The Canadian marketing division is headed up by Denise Hutton. She works directly with the chief brand officer, Michael Keller [based in Minneapolis] on the strategic direction and execution of the North American marketing strategy. She really is our number-two marketing person in North America. Denise is very much involved in all creative. She works hand-in-hand with her U.S. counterparts.

All the radio done for North America is done by Grey Worldwide in Toronto. RMI [in Toronto] does all of our media purchasing. Denise is on-set ensuring the adaptability of the TV spots here in Canada. She’s quite adept in determining what will work for our regulatory body.

For Quebec, we’ll just shoot the voice-over. On occasion, we’ll shoot Quebec actors, but we haven’t done that for a long time. Quebec, for us, is a very limited market. In Quebec, they are very seasonal and strictly treat oriented.

Do all the TV commercials run everywhere in North America? Or are some done specifically for certain markets?

All creative is done for all of our platforms [in New York]. We are empowered to run the Canadian business as we need to, and we consult with the elected Canadian advisory committee of franchisees. So we sit down and say, here is our creative pool [of commercials], here is our budget, now what elements of the business will we market?

Denise and her team work closely with the advisory council in coming to a consensus to determine how to grow the business. Commercials may be shot in the U.S., but exclusively made for Canada, such as the Blizzard cake launch commercials. Only 5% or 10% of the U.S. market will run food ads.

What societal shifts are you looking at in terms of product development?
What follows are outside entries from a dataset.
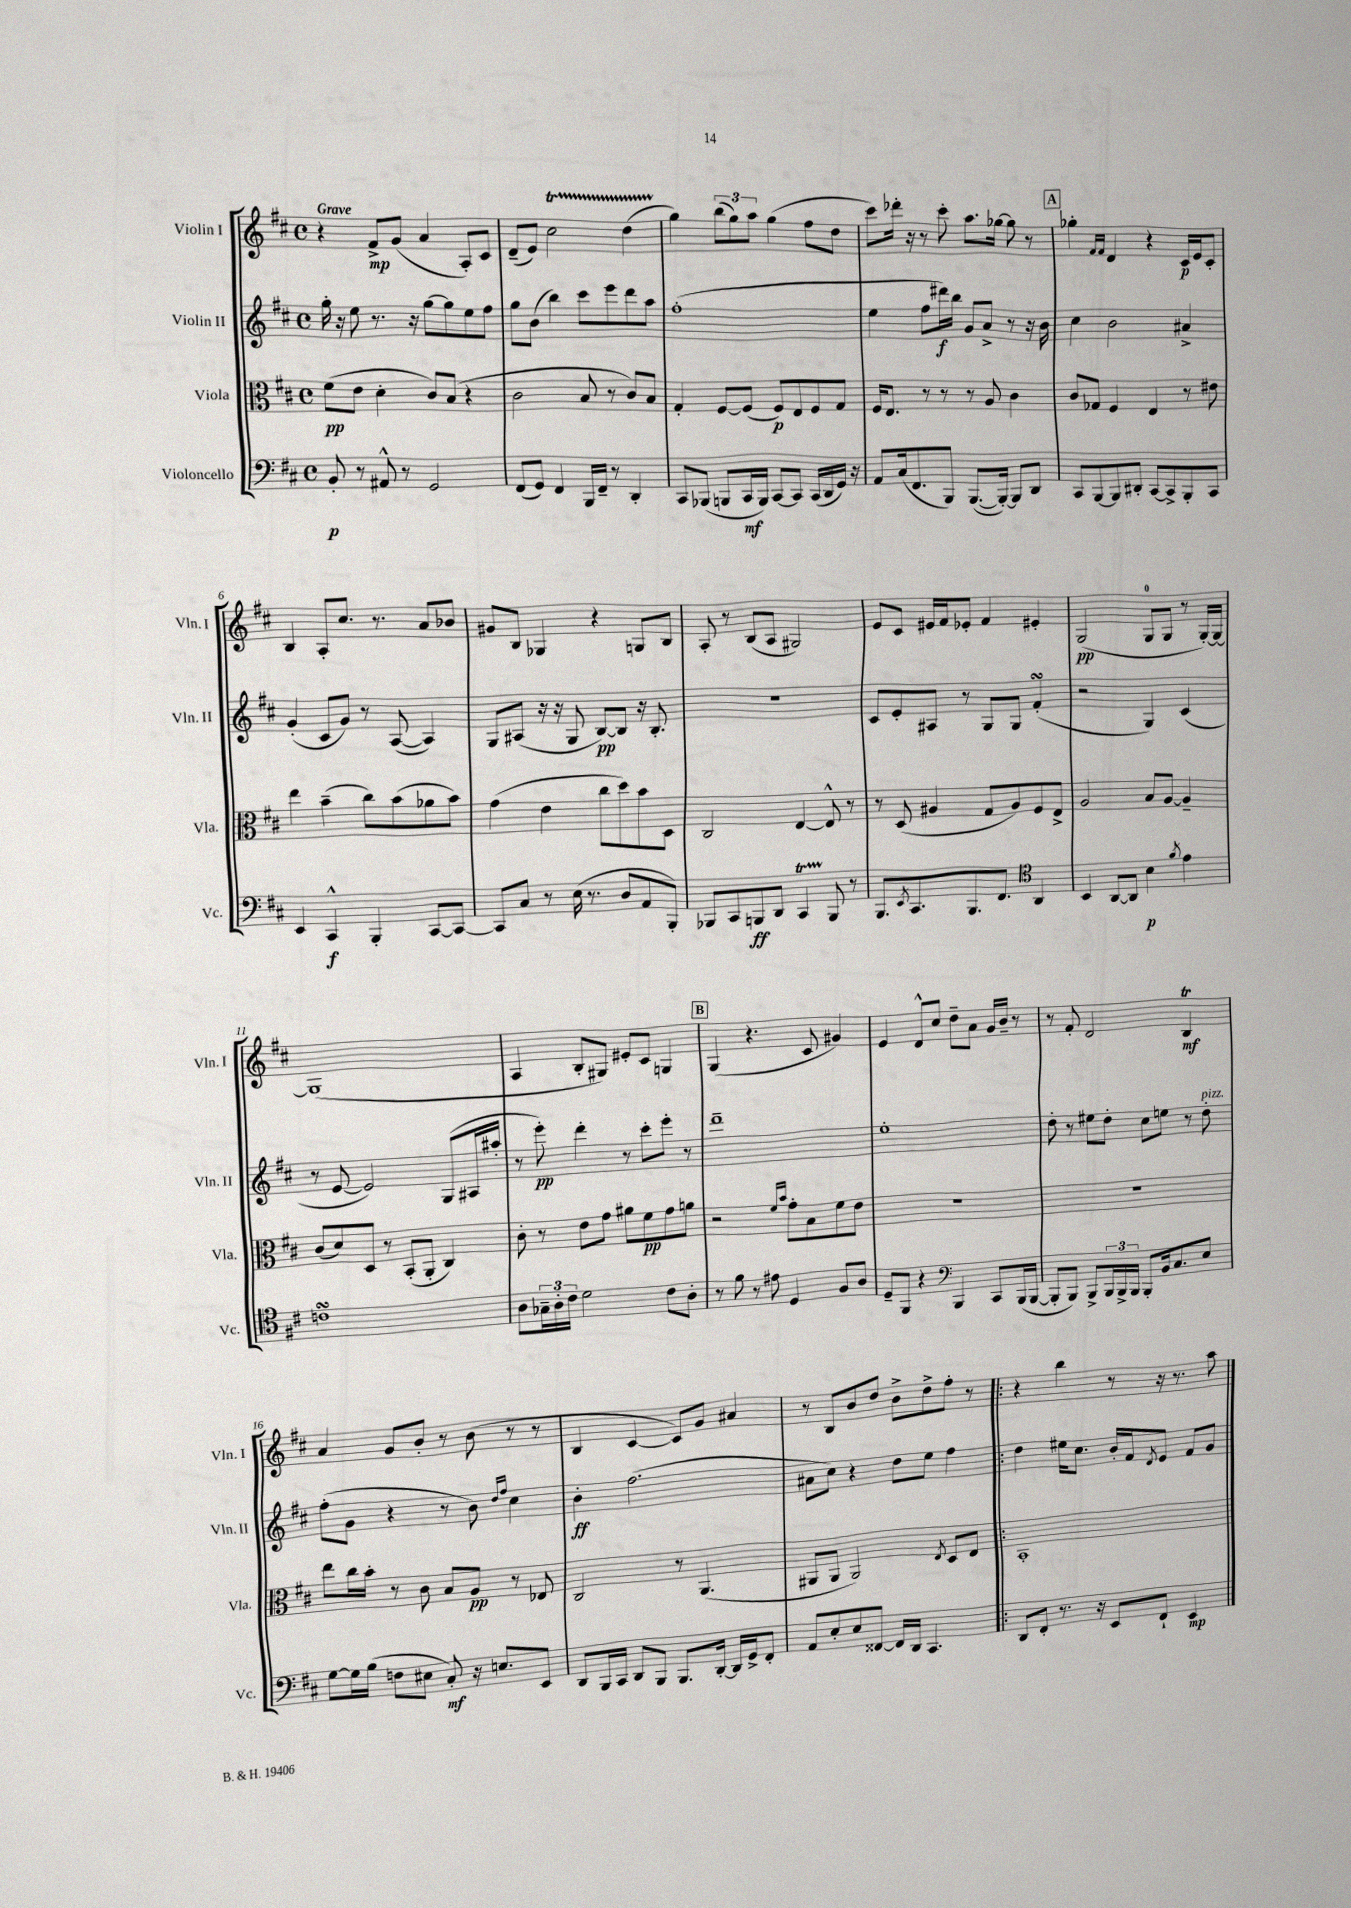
<<
\new StaffGroup <<
\new Staff = "s0" \with { instrumentName = "Violin I" shortInstrumentName = "Vln. I" } {
    \clef treble \key d \major \defaultTimeSignature \time 4/4 \tempo "Grave"
    r4 fis'8->\mp g'8( a'4 a8-.) cis'8 |
    d'8--( e'8) cis''2\startTrillSpan d''4( |
    g''4\stopTrillSpan) \tuplet 3/2 { b''8( g''8) a''8 } g''4( fis''8 d''8 |
    cis'''8) des'''16-. r16 r8 cis'''8-. a''8. ges''16~ ges''8 r8 |
    \mark \markup { \box "A" } ges''4-. \grace { fis'16 fis'16 } d'4 r4 cis'16\p e'16 cis'8-. |
    b4 a8-. cis''8. r8. a'8 bes'8 |
    gis'8 b8 ges4 r4 g8 b8 |
    a8-. r8 b8( a8 gis2) |
    e'8 cis'8 eis'16 fis'16 ees'8-. fis'4 eis'4-. |
    g2\pp( g8-0 g8 r8 g16~-.) g16~ |
    g1( |
    a4 b8-. gis8) eis'8-. cis'8 g4 |
    \mark \markup { \box "B" } g4( r4. cis'8 gis'4) |
    e'4 d'8-^ cis''8 d''8-- a'8 g'16 b'16-- r8 |
    r8 fis'8-. d'2 b4\trill\mf |
    a'4 g'8 b'8-. r8 b'8( r8 r8 |
    b4 cis'4~ cis'8) g'8 ais'4 |
    r8 b8 b'8 d''8 b'8-> d''8-> fis''8-. r8 |
    \bar ".|:" r4 b''4 r8 r16 r8. a''8 \bar "|." |
}
\new Staff = "s1" \with { instrumentName = "Violin II" shortInstrumentName = "Vln. II" } {
    \clef treble \key d \major \defaultTimeSignature \time 4/4
    g''16-. r16 e''8 r8. r16 g''8~ g''8 e''8 fis''8 |
    g''8 b'8( b''4) cis'''8 e'''8 d'''8 a''8 |
    fis''1-.( |
    e''4 fis''8 dis'''16\f) b''16 g'8 a'8-> r8 r16 b'16 |
    \mark \markup { \box "A" } cis''4 b'2 ais'4-> |
    g'4-.( cis'8 g'8) r8 a8~( a4) |
    g8 ais8( r16 r16 g8 b8~\pp) b8 r16 b8.-. |
    R1 |
    cis'8 e'8-. ais8 r8 g8 g8 fis'4-.\turn( |
    r2 g4) cis'4( |
    r8 e'8~ e'2) g8( ais16 ais''16-. |
    r8 e'''8-.\pp) d'''4-. r8 cis'''8-. e'''8-. r8 |
    \mark \markup { \box "B" } d'''1-- |
    e''1-. |
    d''8-. r8 eis''8 d''8-. cis''8 e''8 r8 d''8-.^\markup { \italic "pizz." } |
    fis''8-.( g'8 r4 r8 b'8) \grace { d''16 fis''16 } cis''4 |
    b'4-.\ff fis''2.( |
    ais'8 cis''8) r4 d''8 e''8 fis''4 |
    \bar ".|:" d''4 eis''16 cis''8. b'16-. fis'16 \acciaccatura { d'8 } e'8 fis'8 g'8 \bar "|." |
}
\new Staff = "s2" \with { instrumentName = "Viola" shortInstrumentName = "Vla." } {
    \clef alto \key d \major \defaultTimeSignature \time 4/4
    fis'8\pp( e'8 d'4-. cis'8) b8( r4 |
    cis'2 b8 r8 cis'8) b8 |
    g4-. fis8~ fis8( fis8\p) e8 fis8 g8 |
    fis16 e8. r8 r8 r8 a8 cis'4 |
    \mark \markup { \box "A" } cis'8 ges8 fis4 e4 r8 eis'8 |
    e''4 b'4--( cis''8) b'8( aes'8 b'8) |
    g'4( e'4 cis''8 d''8) b'8 d8 |
    cis2 e4~ e8-^ r8 |
    r8 d8( ais4 g8 ais8) fis8 e8-> |
    a2 b8 a8~ a4-- |
    cis'8( d'8) d8 r8 b,8-.( a,8-. cis4) |
    cis'8-. r8 e'8 g'8 ais'8 fis'8\pp g'8 a'8 |
    \mark \markup { \box "B" } r2 \grace { fis'16 b'16 } g'8-. b8 fis'8 e'8 |
    R1 |
    R1 |
    e''8 cis''16 b'16-. r8 cis'8 b8 a8\pp r8 ees8 |
    cis2 r8 a,4.( |
    ais,8 ais,8 ais,2) \acciaccatura { e8 } d8 e8 |
    \bar ".|:" b,1-. \bar "|." |
}
\new Staff = "s3" \with { instrumentName = "Violoncello" shortInstrumentName = "Vc." } {
    \clef bass \key d \major \defaultTimeSignature \time 4/4
    b,8-.\p r8 ais,8-^ r8 g,2 |
    fis,8( g,8) fis,4 b,,16 fis,16-- r8 d,4-. |
    cis,8 bes,,8( b,,8 cis,16\mf b,,16) cis,8~ cis,8 cis,16( d,16 g,16) r16 |
    a,8 cis16( fis,8. b,,8) b,,8.~( b,,16~-.) b,,8 d,8 |
    \mark \markup { \box "A" } cis,8 b,,8~ b,,8 dis,8-. cis,8~ cis,8-> b,,8-. cis,8 |
    e,4 cis,4-^\f b,,4-. cis,8~ cis,8~ |
    cis,8 cis8 r8 e16( r8. d8 a,8 b,,8-.) |
    bes,,8 cis,8 b,,8\ff d,8 cis,4\startTrillSpan b,,8\stopTrillSpan r8 |
    b,,8. \acciaccatura { e,8 } cis,8. b,,8. fis,8. \clef tenor a,4 |
    b,4 a,8~ a,8 b4\p \acciaccatura { fis'8 } e'4 |
    c'1\turn |
    a8 \tuplet 3/2 { ges16-- a16-. cis'16 } d'2 cis'8 a8-. |
    \mark \markup { \box "B" } r8 fis'8 r8 eis'8 d4 fis8 a8 |
    d8-- fis,8 r4 \clef bass b,,4 cis,8 b,,16( b,,16~ |
    b,,8-. b,,8) b,,8-> \tuplet 3/2 { b,,16 b,,16-> b,,16 } b,,8-. b,16 cis8. e8 |
    g8~ g16 b16( f8 eis8 cis8-.\mf) r16 e8. e,8 |
    d,8 b,,16 cis,16 d,8 b,,8 b,,8. d,16~-. d,16 g,16-> fis,8-. |
    a,8 e8-. e8 fisis,8~ fisis,16 d,16 cis,4. |
    \bar ".|:" d,8 fis,8-. r8. r16 e,8 fis,8-! e,4\mp \bar "|." |
}
>>
>>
We’re [improving] our core offerings. We’re on track to embrace zero trans fat. We are working to ensure it’s a priority. But because of the nature of the business it’s a little more complicated. We introduced salads about seven years ago, but they make up a very small portion of our menu.

The consumer says they will behave one way, but they actually behave another way. I do see that as the baby boomers get older, there’s more discipline towards that healthy alternative. We also see that people are more aware of their caloric intake and save calories for those special times of day to indulge. People will still come to us for treats, for celebrations. We need to stay true to who we are as a brand and what the consumer expects of us.

What other new products are you introducing at the traditional DQs?

Last year we brought out five new products, flavour introductions. We did coconut cream pie – an extension of the pie platform in our Blizzard family. Two years ago, [we introduced] frozen coffee blended drinks called MooLattés, and we introduced a new [MooLatté] flavour, hazelnut, which was quite well received. And we brought out two new additional Blizzard flavours – the M&M Monster Cookie Blizzard, and Caramel Chip CheeseQuake. As well, there’s a new burger called a Chili-Cheese Grill Burger.

What about some of the newish menu options for your Grill & Chill platform?

Grill & Chill unique menu offerings include a quesadilla, a philly steak sandwich, grilled turkey, and we also have a grilled ham and cheese offering. We are using the Grill & Chill environment to launch them, and then take the products and move them through the rest of the system [so they will be at a DQ close to you].

In your time as president, what are you most proud of?

One of the things I’m proud of is that for seven years running we had same-store sales growth. In 2006, we had 8% system sales for the Canadian system. There are not many in this industry who can say that. A lot of times you will look at sales and say our revenues are up, but they may be up for different reasons – they might have sold property, added new stores – but the true measure is same-stores sales growth.

Where is your biggest growth?

Definitely Alberta, Saskatchewan second, then the Maritimes. It’s not only growth in same-store sales but in mall development. We’ve been very, very successful in our mall environment. Our mall division was up more than 10% in same-store sales in 2006, on top of 11% the year before. Next to Tim Hortons, there hasn’t been anyone close to us.